В Котельникове нам говорят, что штаб находится в Абганерове. В Абганерове его не оказывается. Направляют в Карповку. Там тоже нет. Какой-то капитан говорит, что слыхал, будто наша армия в Котлубани. Едем в Котлубань. Никаких следов. У коменданта говорят, что был какой-то майор из тридцать восьмой, поехал в Дубовку. На станции Лог встречаем трех лейтенантов из Дубовки. Тридцать восьмой там нет. Все едут в Клетско-Почтовую.
Машины идут на Калач. Там, говорят, бои сильные. С питанием плохо. В какой-то проходящей части, неизвестно почему, дали хлеба и концентратов. Валега и Седых добыли где-то мешок овса.
А в общем… едем в Сталинград. Была не была!
10
Сталинград встречает поднимающимся из-за крыш солнцем и длинными прохладными тенями.
Повозка весело грохочет по булыжной мостовой. Дребезжат навстречу обшарпанные трамваи. Вереницы тупорылых студебеккеров. На них длинные ящики — катюшины снаряды. В лысых, изрытых щелями скверах — задранные, настороженные зенитки. На базаре — горы помидоров и огурцов, громадные бутылки с янтарным топленым молоком. Мелькают пиджаки, кепки, даже галстуки. Давно не видел этого. Женщины попрежнему красят губы.
Сквозь пыльную витрину видно, как парикмахер в белом халате намыливает чей-то подбородок. В кино идет «Антон Иванович сердится». Сеансы в 12, 2, 4 и 6. Из черной пасти репродуктора, на трамвайном столбе, кто-то очень проникновенно рассказывает о Ваньке Жукове, десятилетнем мальчике, в ночь под Рождество пишущем своему дедушке в деревню.
А над всем этим — голубое небо. И пыль, пыль… И акации, и деревянные домики с резными петушками, и «Не входить — злые собаки». А рядом — большие каменные дома с грудастыми, поддерживающими что-то на фасадах женщинами. Контора «НижнеВолгокооппромсбыта», «Заливка калош», «Починка примусов», «Прокурор Молотовского района»…
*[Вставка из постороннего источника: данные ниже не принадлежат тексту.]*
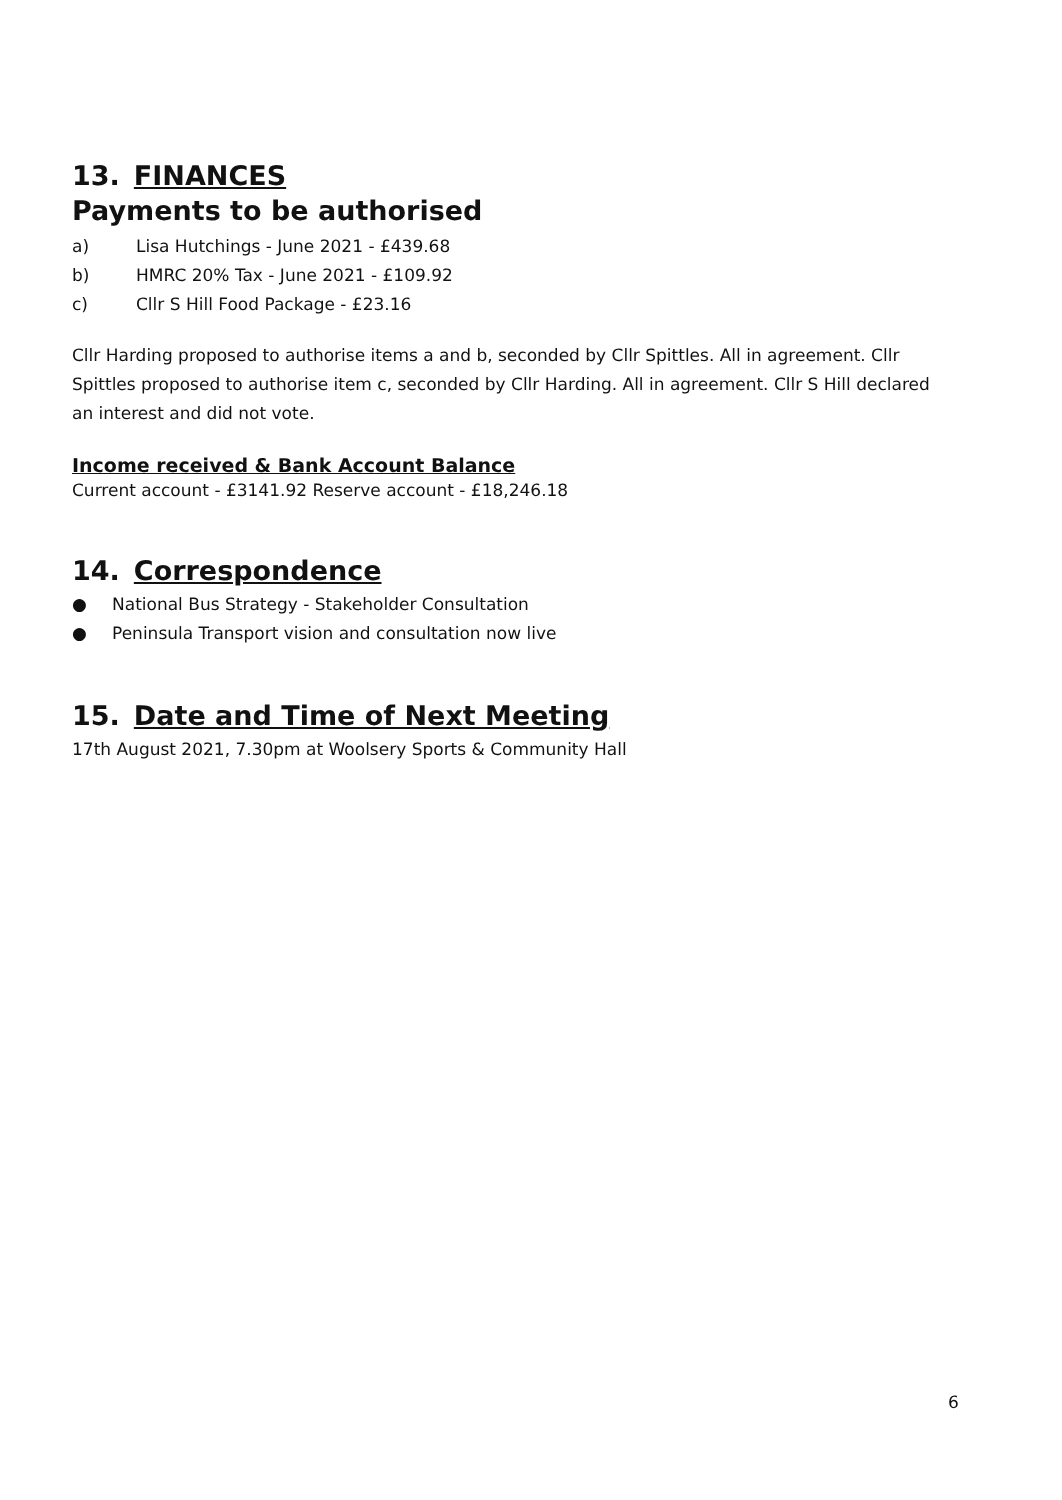13. FINANCES
Payments to be authorised
a) Lisa Hutchings - June 2021 - £439.68
b) HMRC 20% Tax - June 2021 - £109.92
c) Cllr S Hill Food Package - £23.16
Cllr Harding proposed to authorise items a and b, seconded by Cllr Spittles. All in agreement. Cllr Spittles proposed to authorise item c, seconded by Cllr Harding. All in agreement. Cllr S Hill declared an interest and did not vote.
Income received & Bank Account Balance
Current account - £3141.92 Reserve account - £18,246.18
14. Correspondence
● National Bus Strategy - Stakeholder Consultation
● Peninsula Transport vision and consultation now live
15. Date and Time of Next Meeting
17th August 2021, 7.30pm at Woolsery Sports & Community Hall
6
Улица сворачивает вправо, вниз, к мосту. Мост широкий, с фонарями. Под ним несуществующая речушка. У нее пышное название — Царица. Виден кусочек Волги — пристани, баржи, бесконечные плоты. Сворачиваем еще вправо, подымаемся в гору. Едем к сестре бывшего игоревского командира роты в запасном полку: «Золото, а не женщина, сами увидите».
Останавливаемся у одноэтажного каменного дома с обвалившейся штукатуркой. Окна крест-накрест заклеены бумажными полосками. Белая глазастая кошка сидит на ступеньках и неодобрительно осматривает нас.
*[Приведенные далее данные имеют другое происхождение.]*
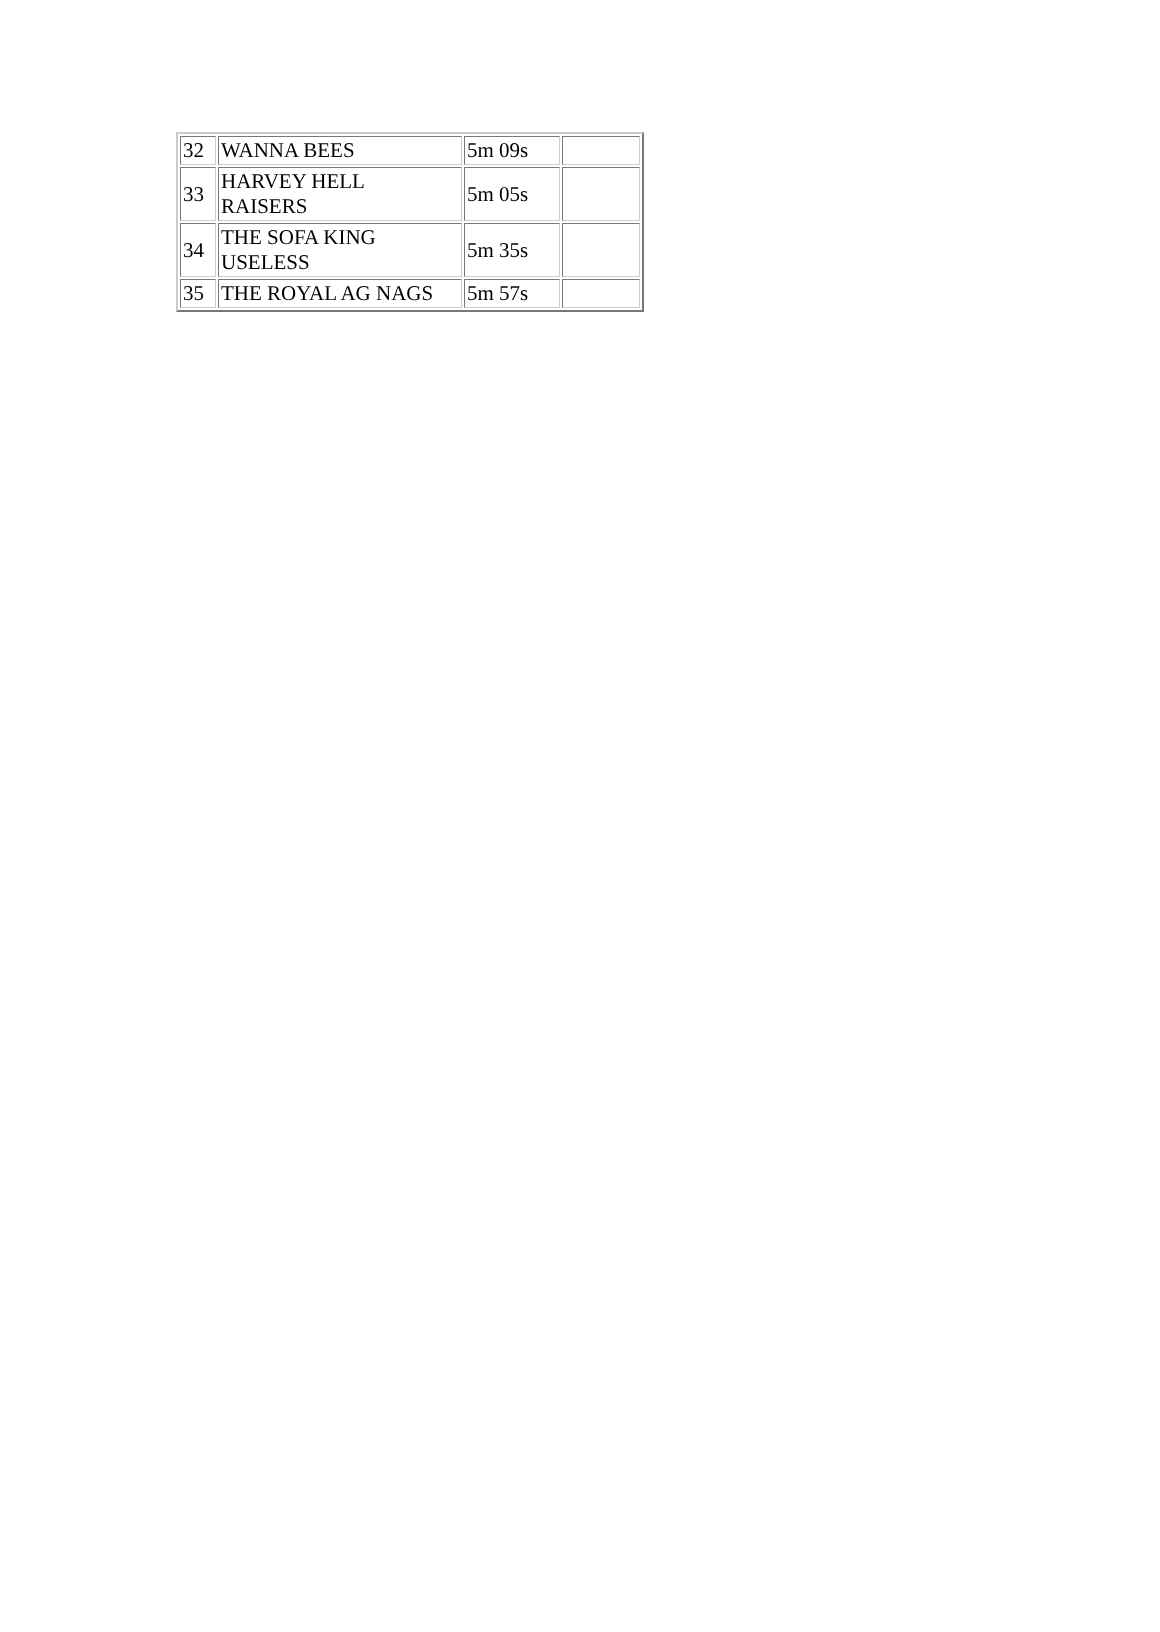| 32 | WANNA BEES | 5m 09s | |
| 33 | HARVEY HELL RAISERS | 5m 05s | |
| 34 | THE SOFA KING USELESS | 5m 35s | |
| 35 | THE ROYAL AG NAGS | 5m 57s | |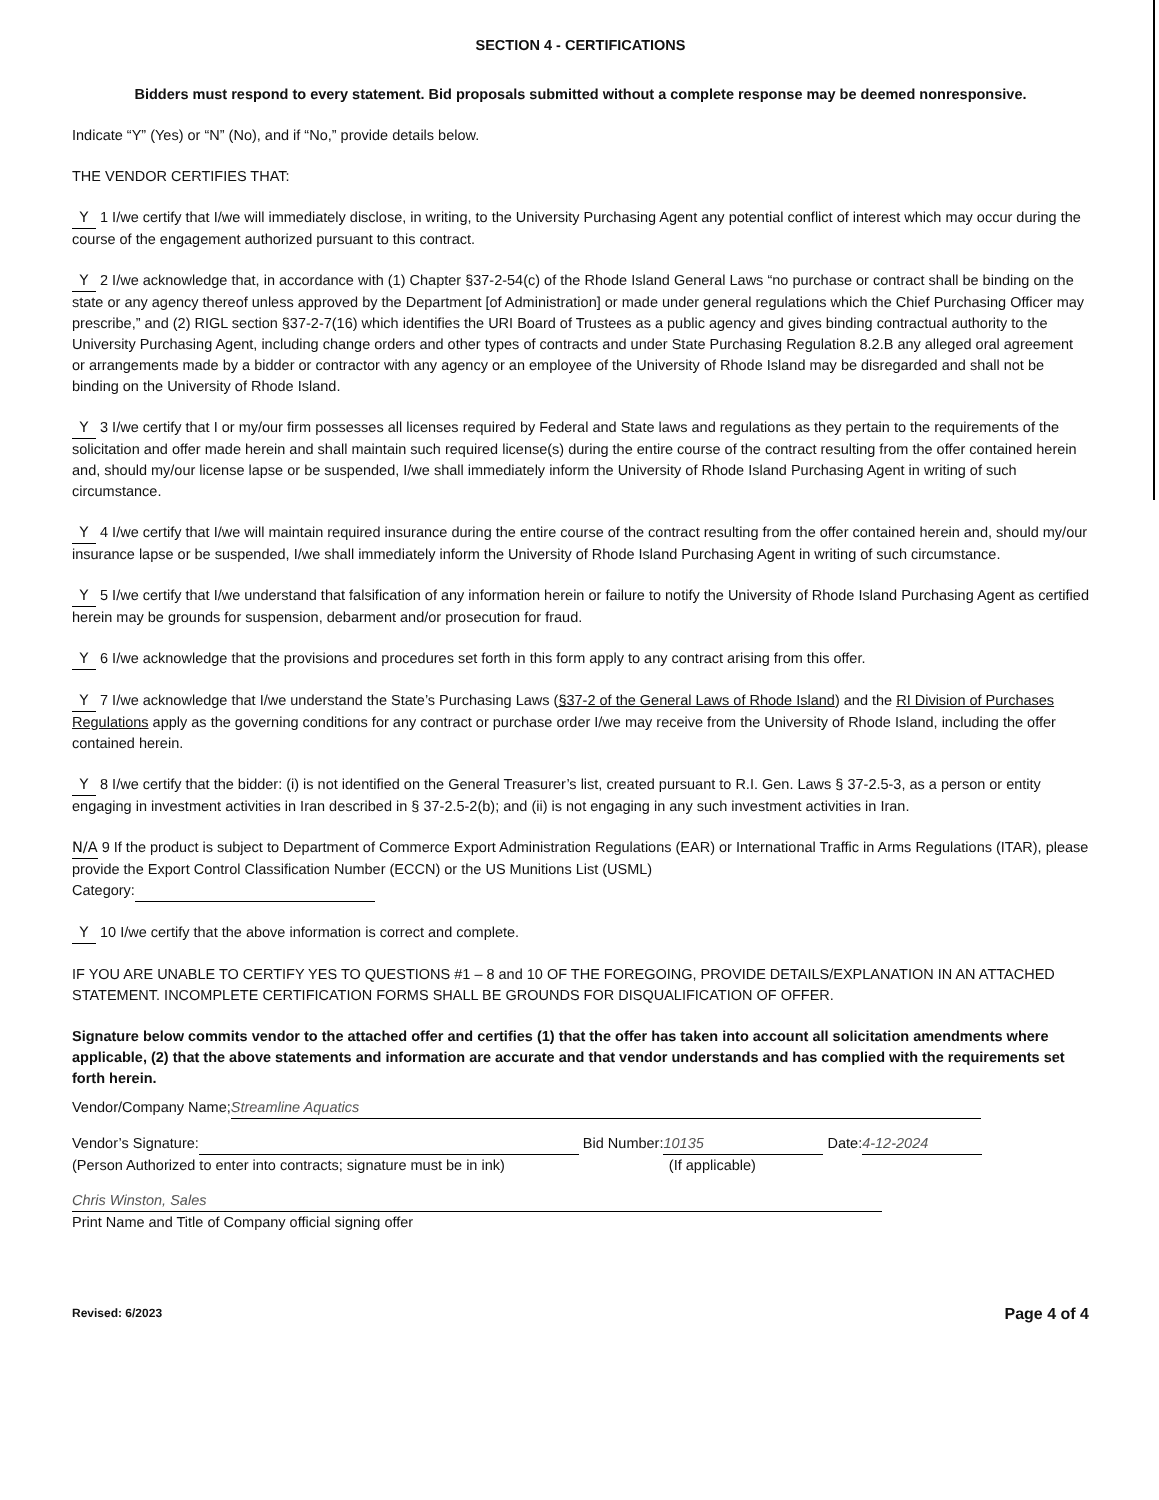SECTION 4 - CERTIFICATIONS
Bidders must respond to every statement. Bid proposals submitted without a complete response may be deemed nonresponsive.
Indicate “Y” (Yes) or “N” (No), and if “No,” provide details below.
THE VENDOR CERTIFIES THAT:
Y 1 I/we certify that I/we will immediately disclose, in writing, to the University Purchasing Agent any potential conflict of interest which may occur during the course of the engagement authorized pursuant to this contract.
Y 2 I/we acknowledge that, in accordance with (1) Chapter §37-2-54(c) of the Rhode Island General Laws “no purchase or contract shall be binding on the state or any agency thereof unless approved by the Department [of Administration] or made under general regulations which the Chief Purchasing Officer may prescribe,” and (2) RIGL section §37-2-7(16) which identifies the URI Board of Trustees as a public agency and gives binding contractual authority to the University Purchasing Agent, including change orders and other types of contracts and under State Purchasing Regulation 8.2.B any alleged oral agreement or arrangements made by a bidder or contractor with any agency or an employee of the University of Rhode Island may be disregarded and shall not be binding on the University of Rhode Island.
Y 3 I/we certify that I or my/our firm possesses all licenses required by Federal and State laws and regulations as they pertain to the requirements of the solicitation and offer made herein and shall maintain such required license(s) during the entire course of the contract resulting from the offer contained herein and, should my/our license lapse or be suspended, I/we shall immediately inform the University of Rhode Island Purchasing Agent in writing of such circumstance.
Y 4 I/we certify that I/we will maintain required insurance during the entire course of the contract resulting from the offer contained herein and, should my/our insurance lapse or be suspended, I/we shall immediately inform the University of Rhode Island Purchasing Agent in writing of such circumstance.
Y 5 I/we certify that I/we understand that falsification of any information herein or failure to notify the University of Rhode Island Purchasing Agent as certified herein may be grounds for suspension, debarment and/or prosecution for fraud.
Y 6 I/we acknowledge that the provisions and procedures set forth in this form apply to any contract arising from this offer.
Y 7 I/we acknowledge that I/we understand the State’s Purchasing Laws (§37-2 of the General Laws of Rhode Island) and the RI Division of Purchases Regulations apply as the governing conditions for any contract or purchase order I/we may receive from the University of Rhode Island, including the offer contained herein.
Y 8 I/we certify that the bidder: (i) is not identified on the General Treasurer’s list, created pursuant to R.I. Gen. Laws § 37-2.5-3, as a person or entity engaging in investment activities in Iran described in § 37-2.5-2(b); and (ii) is not engaging in any such investment activities in Iran.
N/A 9 If the product is subject to Department of Commerce Export Administration Regulations (EAR) or International Traffic in Arms Regulations (ITAR), please provide the Export Control Classification Number (ECCN) or the US Munitions List (USML)
Category:
Y 10 I/we certify that the above information is correct and complete.
IF YOU ARE UNABLE TO CERTIFY YES TO QUESTIONS #1 – 8 and 10 OF THE FOREGOING, PROVIDE DETAILS/EXPLANATION IN AN ATTACHED STATEMENT. INCOMPLETE CERTIFICATION FORMS SHALL BE GROUNDS FOR DISQUALIFICATION OF OFFER.
Signature below commits vendor to the attached offer and certifies (1) that the offer has taken into account all solicitation amendments where applicable, (2) that the above statements and information are accurate and that vendor understands and has complied with the requirements set forth herein.
Vendor/Company Name; Streamline Aquatics
Vendor’s Signature: Bid Number: 10135 Date: 4-12-2024
(Person Authorized to enter into contracts; signature must be in ink) (If applicable)
Chris Winston, Sales
Print Name and Title of Company official signing offer
Revised: 6/2023 Page 4 of 4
Игорь исчезает в подворотне. Через минуту появляется — веселый, без пилотки, в одной майке.
— Давай сюда, Седых, заводи! — И мне на ухо: — Все в порядке. Как раз к завтраку попали.
Маленький уютный дворик. Стеклянная веранда с натянутыми веревочками. На веревочках что-то зеленое. Бочка под водосточной трубой. Сохнет белье. Привязанный за ногу к перилам гусь. И опять кошка — на этот раз уже черная — умывается лапой.
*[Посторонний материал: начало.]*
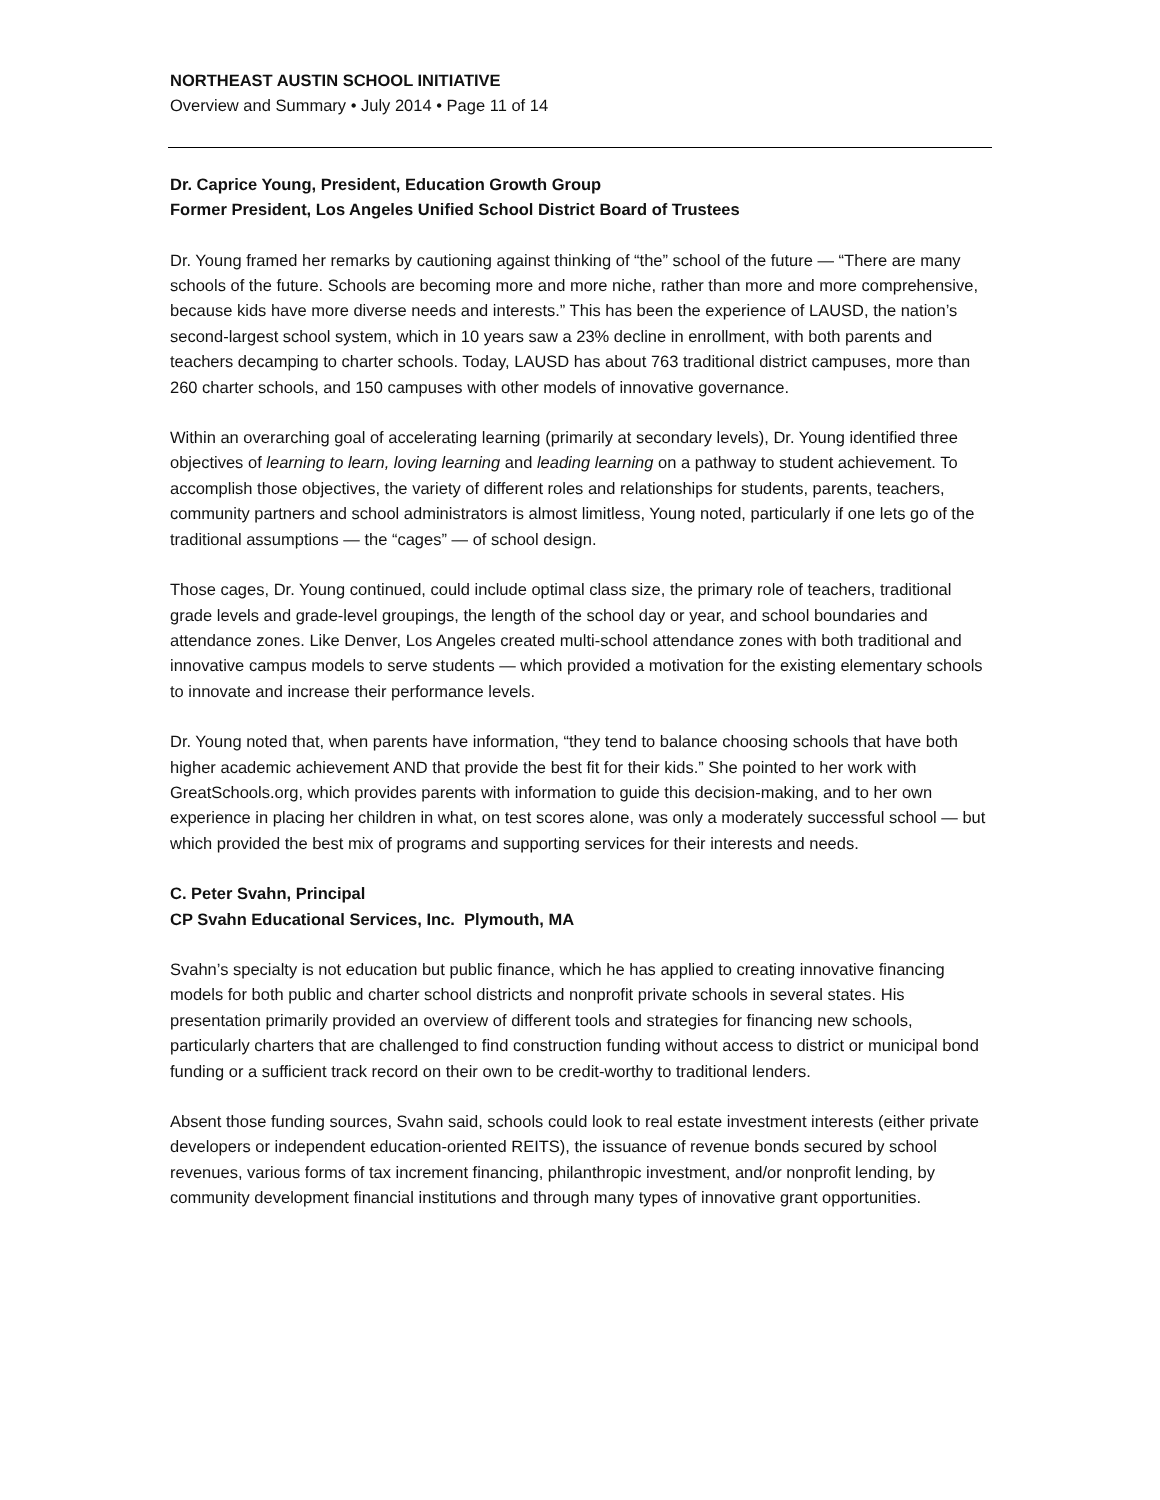NORTHEAST AUSTIN SCHOOL INITIATIVE
Overview and Summary • July 2014 • Page 11 of 14
Dr. Caprice Young, President, Education Growth Group
Former President, Los Angeles Unified School District Board of Trustees
Dr. Young framed her remarks by cautioning against thinking of “the” school of the future — “There are many schools of the future. Schools are becoming more and more niche, rather than more and more comprehensive, because kids have more diverse needs and interests.” This has been the experience of LAUSD, the nation’s second-largest school system, which in 10 years saw a 23% decline in enrollment, with both parents and teachers decamping to charter schools. Today, LAUSD has about 763 traditional district campuses, more than 260 charter schools, and 150 campuses with other models of innovative governance.
Within an overarching goal of accelerating learning (primarily at secondary levels), Dr. Young identified three objectives of learning to learn, loving learning and leading learning on a pathway to student achievement. To accomplish those objectives, the variety of different roles and relationships for students, parents, teachers, community partners and school administrators is almost limitless, Young noted, particularly if one lets go of the traditional assumptions — the “cages” — of school design.
Those cages, Dr. Young continued, could include optimal class size, the primary role of teachers, traditional grade levels and grade-level groupings, the length of the school day or year, and school boundaries and attendance zones. Like Denver, Los Angeles created multi-school attendance zones with both traditional and innovative campus models to serve students — which provided a motivation for the existing elementary schools to innovate and increase their performance levels.
Dr. Young noted that, when parents have information, “they tend to balance choosing schools that have both higher academic achievement AND that provide the best fit for their kids.” She pointed to her work with GreatSchools.org, which provides parents with information to guide this decision-making, and to her own experience in placing her children in what, on test scores alone, was only a moderately successful school — but which provided the best mix of programs and supporting services for their interests and needs.
C. Peter Svahn, Principal
CP Svahn Educational Services, Inc. Plymouth, MA
Svahn’s specialty is not education but public finance, which he has applied to creating innovative financing models for both public and charter school districts and nonprofit private schools in several states. His presentation primarily provided an overview of different tools and strategies for financing new schools, particularly charters that are challenged to find construction funding without access to district or municipal bond funding or a sufficient track record on their own to be credit-worthy to traditional lenders.
Absent those funding sources, Svahn said, schools could look to real estate investment interests (either private developers or independent education-oriented REITS), the issuance of revenue bonds secured by school revenues, various forms of tax increment financing, philanthropic investment, and/or nonprofit lending, by community development financial institutions and through many types of innovative grant opportunities.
Потом сидим на веранде, за столом, покрытым скатертью, едим сверхъестественно вкусный фасольный суп. Нас четверо, но нам все подливают и подливают. У Марьи Кузьминичны черные, потрескавшиеся от кухни руки, но фартук на ней белоснежный, а примус и висящий на стене таз для варенья, повидимому, ежедневно натираются мелом. На макушке у Марьи Кузьминичны седой узелочек, очки на переносице обмотаны ваткой.
После супа пьем чай и узнаем, что Николай Николаевич, ее муж, будет к обеду — он работает на автоскладе, — что брат ее все еще в запасном полку… А если мы хотим с дороги по-настоящему умыться, во дворе есть душ, только надо воды в бочку налить. Белье наше она сегодня же постирает, ей это ничего не стоит.
Выпиваем по три стакана чаю, потом наливаем в бочку воды и долго с хохотом плещемся в тесном, загороженном досками закутке. Трудно передать, какое это счастье.
К обеду приходит Николай Николаевич — маленький, лысый, в чесучовом допотопном пиджаке. У него чрезвычайно живое лицо и пальцы все время постукивают по столу.
Он всем очень интересуется. Расспрашивает о положении на фронте, о том, как нас питают, о чем думает Черчилль, не открывая второго фронта, — «ведь это просто безобразие, сами посудите», — и как по-нашему: дойдут ли немцы до Сталинграда, и если дойдут, хватит ли у нас сил его оборонять? Сейчас все ходят на окопы. И он два раза ходил, и какой-то капитан ему говорил, что вокруг Сталинграда три пояса есть, как он их называл, три «обвода». Это, повидимому, здорово. Капитан на него очень солидное впечатление произвел. Такой зря не будет «трепаться», как теперь говорят.